As more information is released about the upcoming Motorola Xoom, like hands-on pictures from Devin Coldewey’s article today at TechCrunch, the question of when a real competitor for the iPad emerges. While the iPad has the big edge in the tablet market, there are many devices entering the market in the near future that could eat into iPad’s traffic share.
The Motorola Xoom is generating a lot of buzz as its release date of February 24th approaches. Among them is that it will be the first tablet to run the tablet-specific Operating System, Android 3.0 (Honeycomb), and a “minimum price” of $799 according to PCWorld. Given the $499 price tag on iPad, this may prove an ambitious price for the Xoom, given Apple’s solid standing as the tech product company for the luxury-item seekers.
However, could all the attention for the Xoom be good for sales? Looking at a sample of traffic from Chitika’s advertising network for Android devices in the USA and Canada, one can see that there’s a clear opportunity for an Android device to make a breakthrough in the tablet market.
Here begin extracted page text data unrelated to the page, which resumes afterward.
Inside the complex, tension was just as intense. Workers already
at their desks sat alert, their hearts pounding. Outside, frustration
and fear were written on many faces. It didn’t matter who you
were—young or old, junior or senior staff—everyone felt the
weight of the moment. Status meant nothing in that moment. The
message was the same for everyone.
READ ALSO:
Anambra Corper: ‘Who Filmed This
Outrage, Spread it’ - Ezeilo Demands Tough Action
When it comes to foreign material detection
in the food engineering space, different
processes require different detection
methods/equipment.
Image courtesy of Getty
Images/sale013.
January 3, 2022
The Streak and Galaxy are the “beneficiaries” of the earlier release date, with the Xoom still over a week away from release. Still, none even exceed a third of 1% of the Android market, showing how far Android tablets have to go.
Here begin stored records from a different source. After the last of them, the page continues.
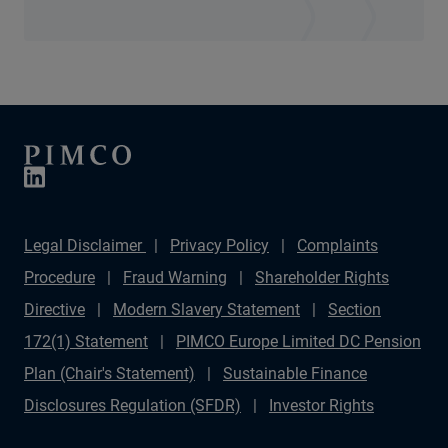
Legal Disclaimer
Privacy Policy
Complaints
Procedure
Fraud Warning
Shareholder Rights
Directive
Modern Slavery Statement
Section
172(1) Statement
PIMCO Europe Limited DC Pension
Plan (Chair's Statement)
Sustainable Finance
Disclosures Regulation (SFDR)
Investor Rights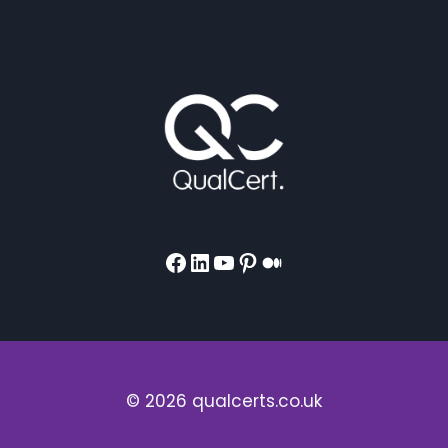
Facebook
LinkedIn
YouTube
Pinterest
Medium
© 2026 qualcerts.co.uk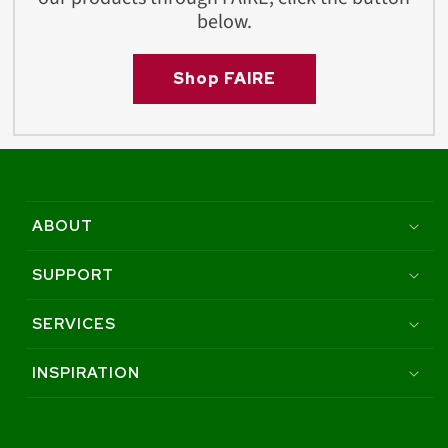
below.
Shop FAIRE
ABOUT
SUPPORT
SERVICES
INSPIRATION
However, will the mystery of Honeycomb, and the potential luxury-item market gained by the higher price help the Xoom perform better than the Galaxy did? Chitika Insights will be sure to look into the matter once Xoom has its full release.
Xoom is jumping the gun on this. The microSD doesn’t work yet, you can’t charge via USB and half the “accessories” aren’t even available yet. Add on the possible $1,200 price tag and I think iPad is safe where it’s at.
I suppose really the Xoom is but the first major tablet using Android optimised for tablets and so even a market share of a few percent will be good, especially considering the rumoured price.